Ad originare la zuffa, scandita da insulti a sfondo razzista, una banalissima, ma sempre più da evitare, discussione «stradale». Ad «innescarla» è lo stesso Jadid. Il 34enne (noto al calcio provinciale per aver vestito diverse maglia) percorre la strada del Cavallino. Quando arriva all'altezza di via Cerutti suona il clacson per chiedere strada a dei pedoni che la ingombrano. La risposta non tarda a venire. Ed è la più scontata. Davanti al «maruchì de m...», che gli piove addosso, Jadid ferma l'auto. E scende. Va a chiedere ragione dell'insulto gratuito, i toni si accendono e nel giro di pochi minuti a far male non sono più le parole, ma mani e piedi.

Contro il 34enne e sua moglie, e davanti agli occhi dalla loro primogenita, si avventano più persone giunte sul posto a dar man forte ai pedoni. Volano pugni e calci. Nella zuffa qualcuno strappa il velo dal viso della donna, che porta a casa anche contusioni ai piedi. Jadid con un occhio nero e il volto gonfio di botte riesce a tornare in auto e a mettere al sicuro i suoi. Riparte e arriva a casa.

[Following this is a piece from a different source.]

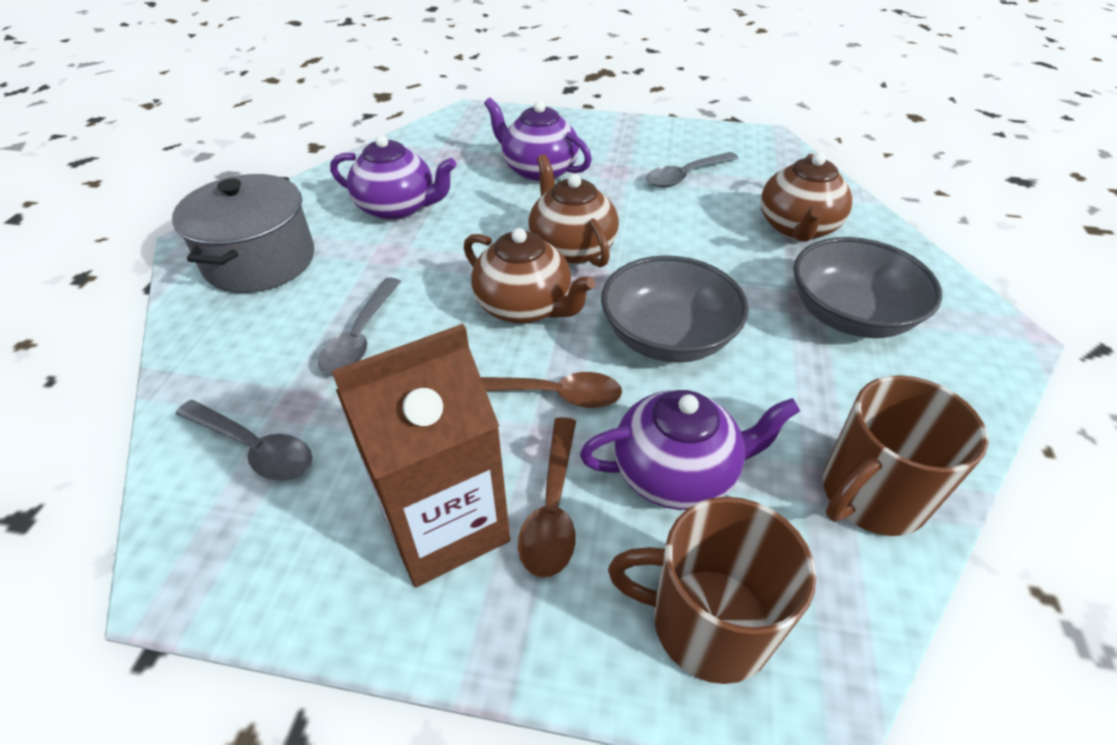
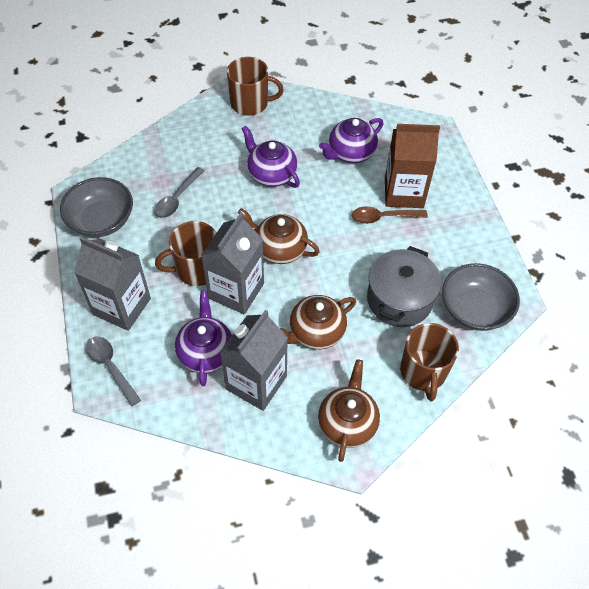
brown mug: [608,497,816,684] [823,375,988,536] = 2 -> [155,221,216,286] [227,57,284,116] [400,323,459,401] = 3
brown spoon: [481,372,622,408] [518,417,576,578] = 2 -> [352,206,428,224] = 1
grey carton: none = 0 -> [74,237,151,331] [201,212,264,314] [220,310,288,411] = 3
grey spoon: [176,400,312,481] [318,277,401,375] [646,152,738,188] = 3 -> [86,337,141,407] [154,167,205,218] = 2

Ieri è stata una giornata lunga in casa Jadid, tra denunce e visite al pronto soccorso. Il 34enne si è presentato ai carabinieri per raccontare l'accaduto e denunciare i protagonisti. Persone sconosciute, di età compresa tra i 25 e i 35 anni. «Sono sbucati da più parti - ci racconta Rachid Jadid, al telefono -: saranno stati una quindicina. Insulti e botte. E nessuno faceva niente, tutti a guardare senza intervenire e tanto meno difenderci».

Il 34enne non conosce i suoi aggressori. Ma ha una speranza. «So che in quella zona ci sono delle telecamere a circuito chiuso del Comune - dice - spero che abbiano filmato gli autori di tutto ciò. A far male non sono solo le botte, ma anche le parole. Sono marocchino di origine, ma mi sento italiano. Di sicuro più italiano di chi si comporta così».